Hysteroscopy, as the name suggests (hystero = uterus; scopy = to see), is a surgical procedure in which a telescope is inserted inside the uterus to examine the uterine lining. This procedure can assist in the diagnosis of various uterine conditions which can cause infertility, such as:
Before performing hysteroscopy, a hysterosalpingogram (an x-ray of the uterus and fallopian tubes) may be performed to provide additional information about the cavity which can be useful during surgery. Many doctors will also do a vaginal ultrasound as a diagnostic aid. Diagnostic hysteroscopy is usually conducted on a day-care basis with either general or local anesthesia and takes about thirty minutes to perform.
The first step of hysteroscopy involves cervical dilatation - stretching and opening the canal of the cervix with a series of dilators. Once the dilatation of the cervix is complete, the hysteroscope, a narrow lighted telescope, is passed through the cervix and into the lower end of the uterus. A clear solution (Hyskon or glycine) or carbon dioxide gas is then injected into the uterus through the instrument. This solution or gas expands the uterine cavity, clears blood and mucus away, and enables the surgeon to directly view the internal structure of the uterus.
The doctor systematically examines the lining of the cervical canal; the lining of the uterine cavity; and looks for the internal openings of the fallopian tubes where they enter the uterine cavity - the tubal ostia.
Some doctors may do a curettage (a surgical scraping of the inside of the uterine cavity) after the hysteroscopy and send the endometrial tissue for pathologic examination.
The technique of hysteroscopy has also been expanded to include operative hysteroscopy. Operative hysteroscopy can treat many of the abnormalities found during diagnostic hysteroscopy at the time of diagnosis.
The procedure is very similar to diagnostic hysteroscopy except that operating instruments such as scissors, biopsy forceps, electocautery instruments, and graspers can be placed into the uterine cavity through a channel in the operative hysteroscope. Fibroid tumors, scar tissue (synechiae or adhesions), and polyps can be removed from inside the uterus. Congenital abnormalities, such as a uterine septum, may also be corrected through the hysteroscope.
A relatively new method for treating proximal tubal obstruction (cornual blocks, where the tubes are blocked at the utero-tubal junction) is that of hysteroscopic tubal cannulation. Many studies have shown that this kind of block is often because of mucus plugs or debris which plug the tubal lining at the uterotubal junction which is as thin as a hair. It is now possible to pass a fine guidewire through the hysteroscope into the tubes, and thus remove the plug or debris and open the tubes - thus restoring normal tubal patency with "minimally invasive surgery"!
Another advance has been the development of the method of falloposcopy - in which a very fine flexible telescope is passed into the tube through the hysteroscope, so as to visualize the interior of the entire tube.
After a hysteroscopy, patients often have cramping similar to that experienced during a menstrual period; and some vaginal staining for several days. Regular activities can be resumed within one or two days after surgery. Sexual intercourse should be avoided for a few days or for as long as bleeding occurs.

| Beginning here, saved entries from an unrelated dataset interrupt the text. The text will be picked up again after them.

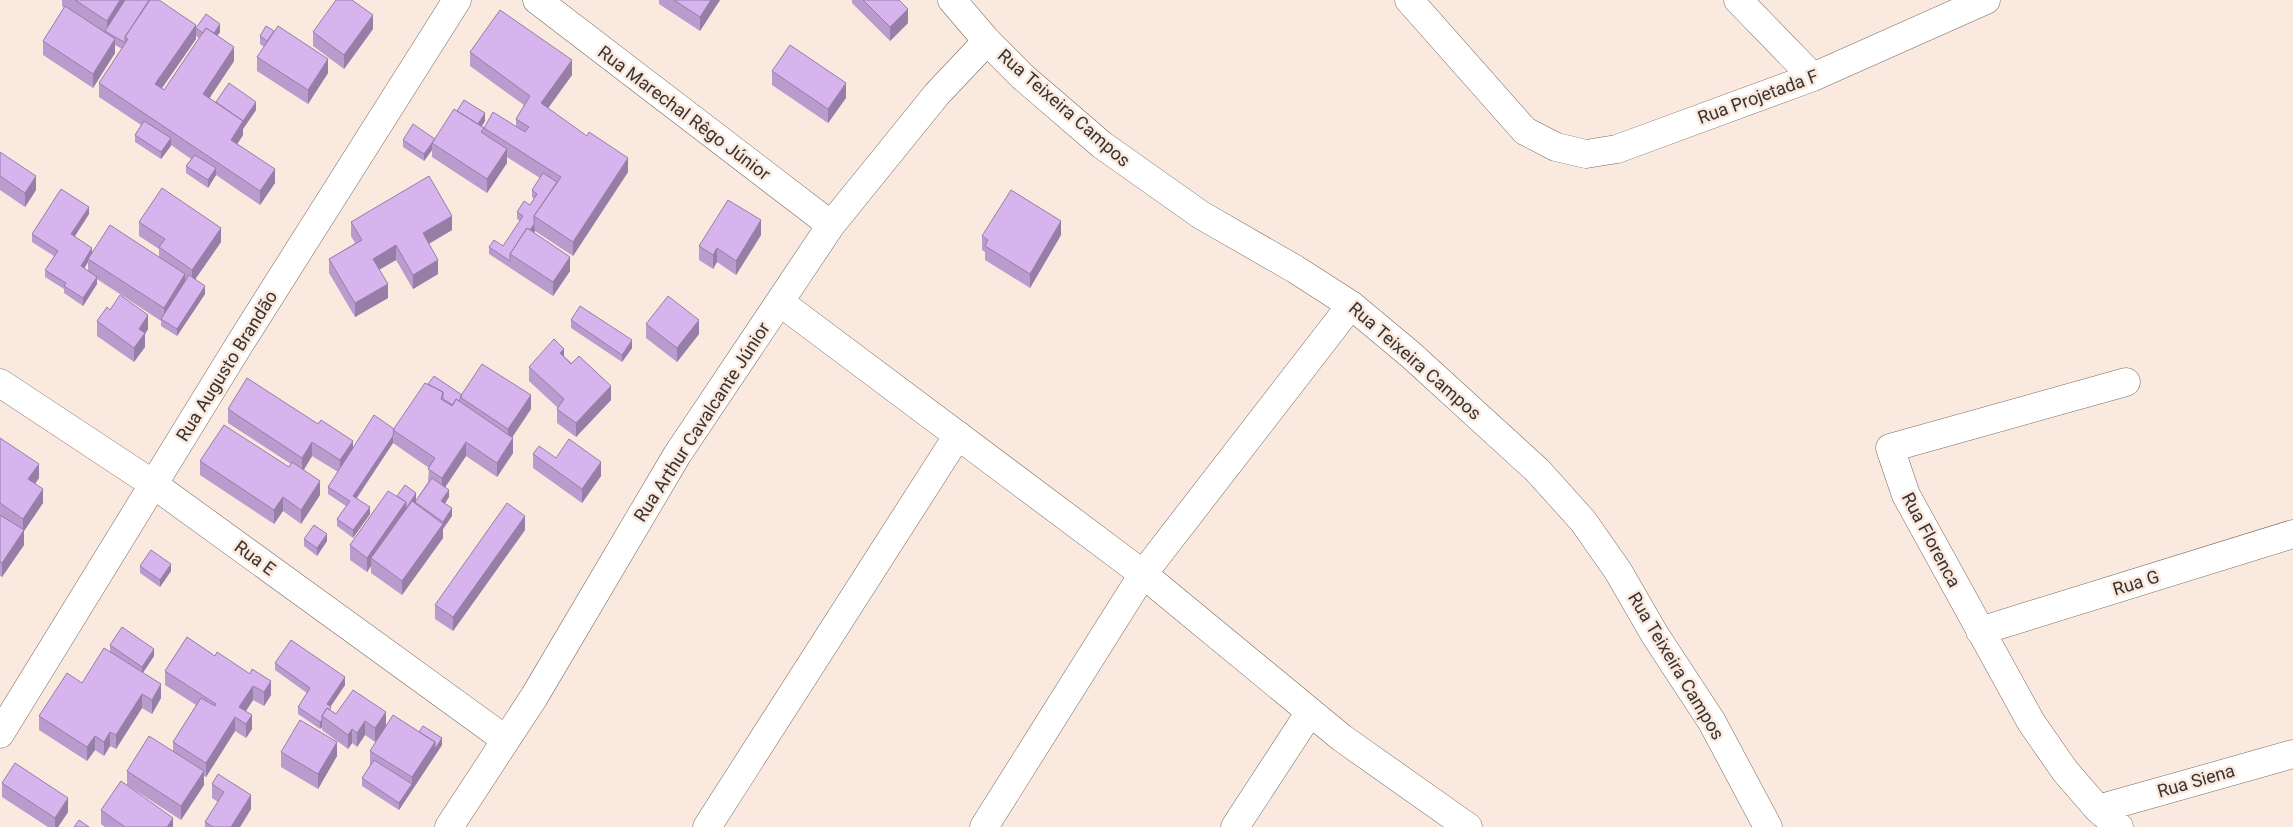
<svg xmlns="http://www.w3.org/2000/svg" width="2293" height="827" font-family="Roboto,sans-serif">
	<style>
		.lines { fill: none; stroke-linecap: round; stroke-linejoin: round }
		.minor-casing { stroke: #796a60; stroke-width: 29 }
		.tertiary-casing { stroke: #796a60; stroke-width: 29 }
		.minor { stroke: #fff; stroke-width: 28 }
		.tertiary { stroke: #fff; stroke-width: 28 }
		.wall { fill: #b99bcd; fill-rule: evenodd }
		.shaded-wall { fill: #967ea7 }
		.building { fill: #d7b4ee; stroke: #967ea7 }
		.labels { text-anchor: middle; stroke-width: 5; stroke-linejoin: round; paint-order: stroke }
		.street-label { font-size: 18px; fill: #3a3430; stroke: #fae9de }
	</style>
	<rect width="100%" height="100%" fill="#fae9de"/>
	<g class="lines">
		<defs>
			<path id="minor" d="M537 0 831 225
				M1409 0 1525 131 1556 147 1586 154 1617 149 1813 77 1986 0
				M1738 0 1813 77
				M781 303 1143 574 1342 738 1468 827
				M0 383 153 484 506 740
				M1980 631 2293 534
				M0 734 239 345 457 0
				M2098 809 2293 754
				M449 827 534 697 677 455 831 225 937 94 987 41
				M707 827 958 435
				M984 827 1143 574 1351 305
				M1235 827 1310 712
				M2119 827 2098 809 2065 771 2031 722 1906 495 1890 448 2126 382"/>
			<path id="tertiary" d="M952 0 987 41 1023 77 1102 145 1201 215 1295 269 1351 305 1411 355 1537 470 1583 521 1618 571 1655 635 1712 722 1768 827"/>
		</defs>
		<use href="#minor" class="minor-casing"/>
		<use href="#tertiary" class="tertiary-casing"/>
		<use href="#minor" class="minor"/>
		<use href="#tertiary" class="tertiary"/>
	</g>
	<path class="wall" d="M62 0H159L196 39 162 88 164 90 199 38 196 36V28L220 32 217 36 234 61 209 98 216 102 256 110 243 129V135L237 144 275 183 260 205 216 175 208 188 186 173V166L191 159 171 145 161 159 135 142V135L141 125 99 97V83L122 49 115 45V53L93 88 43 55V41L64 8 62 6Z
		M659 0H720L700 31 659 4Z
		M852 0H899L908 23 890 41 852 3Z
		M373 29 344 69 313 46V32Z
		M260 36 328 73 308 104 257 71V57L264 47 260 44Z
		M470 52 572 75 548 108 628 172 573 256 535 231 534 232 570 271 553 296 489 254V247L503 246 520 221 517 219V212L530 205 534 199 532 197V190L540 178 507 157V163L487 193 432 157V150L424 161 403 147V140L435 139 457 111 485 121 482 126 484 128 516 127V119L524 105 470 66Z
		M772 71 846 98 828 123 772 85Z
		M0 152 36 190 25 207 0 190Z
		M89 214 75 236 92 252 159 257V249L139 236V222L221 242 195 279 205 294 177 336 161 326V321L97 279V284L83 306 64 293V289L45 277V270L54 256 32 242V234ZM88 262V271L84 268Z
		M351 222 452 230 429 244 438 274 413 289 396 260 379 270 388 298 355 317 329 273V259L355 243 351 236Z
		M761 235 736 275 717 262 713 269 699 260V246Z
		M1061 235 1030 288 985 260V252L982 250V236Z
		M571 320 632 348 622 362 571 328Z
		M97 321 148 329 145 334V347L134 362 97 336Z
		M646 324 699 334 677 362 646 338Z
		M564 356 611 400 576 437 557 423V409L558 408 529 381V367Z
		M428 384 462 395 531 409 512 438 513 453 497 477 466 456 445 487 449 497 445 504 452 516 443 529V538L402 595 371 573V566L367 572 350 560V545L397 496 416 500 428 482 429 468 393 443 357 498 370 514 353 538 337 526V519L346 506 328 494V487L338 472 312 456 304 470 320 495 301 524 283 511 274 524 200 475V461L289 467 291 464 228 423V409L318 424 353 448 394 429Z
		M0 438 39 478 35 484 43 503 24 531V545L2 577 0 576Z
		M533 454 556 458 601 476 582 503 533 468Z
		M525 530 453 631 435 619V605Z
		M304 539 327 541 317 556 304 546Z
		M140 566 171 571 160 587 140 573Z
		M187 637 271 695 264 706 253 700 246 711 252 729 246 738 235 731 206 777 204 776V785L181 820 127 785V771L173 751V742L196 705 165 685V671Z
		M110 645 154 656 143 673 161 698 152 714 142 708 116 749 110 746 104 756 95 750 87 761 39 730V716L82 683 110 651Z
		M275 663 345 685 330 707 331 711 336 714 386 726 419 732 442 745 399 810 362 786V778L370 765V751L381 734 375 742 365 735 357 747 352 743 348 749 322 730V727L320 729 298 714V707L307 693 275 670Z
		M281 752 337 756 318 789 281 767Z
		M2 783 68 812 58 827H48L2 797Z
		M212 784 251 809 240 827H205V822L218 802 212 798Z
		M101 810 173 827H105L101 824Z"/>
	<path class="shaded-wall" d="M120 0H130L107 32V21Z
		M711 0H720L700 31V17Z
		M908 9V23L890 41V27Z
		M373 15V29L344 69V55Z
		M220 24V32L210 46V38Z
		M196 25V39L155 98V84Z
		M115 39V53L93 88V74Z
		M234 47V61L203 108V94Z
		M328 59V73L308 104V90Z
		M572 60V75L541 118V103Z
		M846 83V98L828 123V109Z
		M256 102V110L243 129V135L231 154V140Z
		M485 113V121L475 137V129Z
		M171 138V146L161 159V152Z
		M432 143V150L424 161V154Z
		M507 149V163L487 193V179Z
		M628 158V172L573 256V242Z
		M216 168V175L208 188V180Z
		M275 169V183L260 205V191Z
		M36 176V190L25 207V193Z
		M89 207V214L71 242V234Z
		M452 216V230L423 247V233Z
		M761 220V235L736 275V261Z
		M1061 221V235L1030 288V274Z
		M534 224 535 231 517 258 513 256Z
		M221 228V242L192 284V270Z
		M396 245V260L373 273V259Z
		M92 248V255L88 259V262L81 274V266Z
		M717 248V262L713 269V255Z
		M570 257V271L553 296V282Z
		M438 260V274L413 289V275Z
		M185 274V288L164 320V308Z
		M97 277V284L83 306V298Z
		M388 284V298L355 317V303Z
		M205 286V294L177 336V329Z
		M148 315V329L145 334V347L134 362V348L139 329Z
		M699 320V334L677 362V348Z
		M632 340V348L622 362V355Z
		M564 349V363L560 353Z
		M611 386V400L576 437V423Z
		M531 395V409L508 443V429Z
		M393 436V443L353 503V496Z
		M513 438V453L497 477V463Z
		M353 441V455L340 474V460Z
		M312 442V456L302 472V458Z
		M466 442V456L442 492V478Z
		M601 462V476L582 503V489Z
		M39 464V478L28 493V479Z
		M320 481V495L301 524V510Z
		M43 489V503L24 531V545L2 577V563L23 532V519Z
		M449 490V497L441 509V501Z
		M416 493V501L371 558V566L367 572V558L406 502Z
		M283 497V511L274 524V510Z
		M370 507V514L353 538V530Z
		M452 508V516L443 529V538L402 595V581L443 524V522Z
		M525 516V530L453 631V617Z
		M327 534V541L317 556V548Z
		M171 564V571L160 587V580Z
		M154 649V656L142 674V667Z
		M345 677V685L327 712V704Z
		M271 681V695L264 706V692Z
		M161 684V698L152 714V700Z
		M253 686V700L240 720 239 707Z
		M142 694V708L116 749V735Z
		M386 712V727L375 742V728Z
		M252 715V729L246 738V724Z
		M235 717V731L206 777V763Z
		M322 720V727L320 729V722Z
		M365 721V735L357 747V733Z
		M352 729V743L348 749V735Z
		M110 732V746L104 756V742Z
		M95 736V750L87 761V747Z
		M442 738V745L399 810V803L412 784V777L435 742Z
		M337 742V756L318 789V774Z
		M204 771V785L181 820V806Z
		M251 795V809L240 827H231Z
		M68 798V812L58 827H55V818Z
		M173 818V827H167Z"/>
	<path class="building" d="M75 0H120L107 21Z
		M125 0H149L125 37V41L124 42 105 31Z
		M150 0H159L196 25 155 84 164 90 206 28 234 47 203 94 243 121 231 140 275 169 260 191 99 83 128 39 125 37Z
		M336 0H352L373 15 344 55 313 32Z
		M674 0H711L700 17Z
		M863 0H899L908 9 890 27Z
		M65 6 115 39 93 74 43 41Z
		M500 10 572 60 541 103 587 136 589 132 628 158 573 242 534 216 561 177 484 128 493 112 525 132 529 127 516 119 530 96 470 52Z
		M206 14 220 24 214 33 206 28 203 33 196 28Z
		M266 26 274 31 267 41 260 36Z
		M278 26 328 59 308 90 257 57Z
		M790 45 846 83 828 109 772 71Z
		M229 83 256 102 243 121 216 102Z
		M464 100 485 113 478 124 457 111Z
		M454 109 484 128 481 132 507 149 487 179 432 143Z
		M144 121 171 138 161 152 135 135Z
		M413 124 435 139 424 154 403 140Z
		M0 152 36 176 25 193 0 176Z
		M195 155 216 168 208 180 186 166Z
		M543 173 557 182 534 216V224L530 230 527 228 510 254V261L489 247 494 240 503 246 523 216 517 212 524 201 530 205 537 194 532 190Z
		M429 176 452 216 423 233 438 260 413 275 396 245 373 259 388 284 355 303 329 259 362 240 351 222Z
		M162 188 221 228 192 270 159 247 165 239 139 222Z
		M61 189 89 207 71 234 92 248 81 266 97 277 83 298 64 286 66 283 45 270 58 251 32 234Z
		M1011 190 1061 221 1030 274 985 246 988 240 982 236Z
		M728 200 761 220 736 261 717 248 713 255 699 246Z
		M110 225 185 274 164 308 88 259Z
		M527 228 570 257 553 282 510 254Z
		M189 275 205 286 177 329 161 319Z
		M120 295 148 315 139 329 145 333 134 348 97 321 107 307 110 310Z
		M668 296 699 320 677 348 646 324Z
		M580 306 632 340 622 355 571 320Z
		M554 339 564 349 560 353 571 364 579 356 611 386 576 423 557 409 564 399 529 367Z
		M482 364 531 395 508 429 460 397Z
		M434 376 462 395 459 401 456 399 453 405 443 399V392L428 384Z
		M247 378 318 424 321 420 353 441 340 460 312 442 302 458 228 409Z
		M425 383 443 392 441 399 452 406 456 399 513 438 497 463 466 442 442 478 428 469 435 458 393 430Z
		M374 415 394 429 393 436 353 496 370 507 353 530 337 519 350 501 328 487Z
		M224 425 289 467 292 462 320 481 301 510 283 497 274 510 200 461Z
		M0 438 39 464 28 479 43 489 23 519 0 503Z
		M569 439 601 462 582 489 533 454 539 446 556 458Z
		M432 478 449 490 441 501 452 508 443 522 415 502Z
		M405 485 416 493 406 509V502L397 496Z
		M388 491 406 502 367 558 350 545Z
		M412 501 443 524 402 581 371 558Z
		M507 503 525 516 453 617 435 605Z
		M0 515 24 530 2 563 0 562Z
		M314 525 327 534 317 548 304 539Z
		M151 550 171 564 160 580 140 566Z
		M122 627 154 649 142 667 110 645Z
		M187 637 215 656 217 652 250 674 252 669 271 681 264 692 253 686 239 707 252 715 246 724 235 717 206 763 173 742 201 698 215 706 216 704 165 671Z
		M291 640 345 677 327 704 331 707 329 710 327 708 322 716V720L320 722 298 707 310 688 275 663Z
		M104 648 161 684 152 700 142 694 116 735 110 732 104 742 95 736 87 747 39 716 67 673 82 683Z
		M353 690 386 712 375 728 365 721 357 733 352 729 348 735 322 716 327 708 336 714Z
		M393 715 435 742 412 777 370 751Z
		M300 720 337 742 318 774 281 752Z
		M423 726 442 738 435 749V742L419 732Z
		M149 736 204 771 181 806 127 771Z
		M374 760 412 784 399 803 362 778Z
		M15 763 68 798 55 818 2 783Z
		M218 774 251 795 231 827H213L205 822 224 792 212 784Z
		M121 781 173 818 167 827H125L101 810Z
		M79 820 89 827H74Z"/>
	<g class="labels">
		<g class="street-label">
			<text transform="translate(1758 97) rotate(-20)" y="6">Rua Projetada F</text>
			<text transform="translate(1064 108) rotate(41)" y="6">Rua Teixeira Campos</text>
			<text transform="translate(684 113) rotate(37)" y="6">Rua Marechal Rêgo Júnior</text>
			<text transform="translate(1415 361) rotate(41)" y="6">Rua Teixeira Campos</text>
			<text transform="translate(227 366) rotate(-58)" y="6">Rua Augusto Brandão</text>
			<text transform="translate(702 422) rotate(-57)" y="6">Rua Arthur Cavalcante Júnior</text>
			<text transform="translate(1931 540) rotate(62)" y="6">Rua Florenca</text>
			<text transform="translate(255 558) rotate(36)" y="6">Rua E</text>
			<text transform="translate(2136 583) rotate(-17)" y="6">Rua G</text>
			<text transform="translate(1676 666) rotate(59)" y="6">Rua Teixeira Campos</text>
			<text transform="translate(2196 781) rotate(-16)" y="6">Rua Siena</text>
		</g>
	</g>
</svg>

Complications occur rarely during hysteroscopy. In a few cases, infection of the uterus or fallopian tubes can result. Occasionally, a hole may be made through the back of the uterus - a perforation. However, this is usually not a serious problem because the perforation closes on its own. Frequently, when extensive operative hysteroscopy is planned, diagnostic laparoscopy is performed at the same time to allow the surgeon to see the outside as well as the inside of the uterus to try to reduce the risk of accidental uterine perforation. Other possible complications include allergic reactions and bleeding.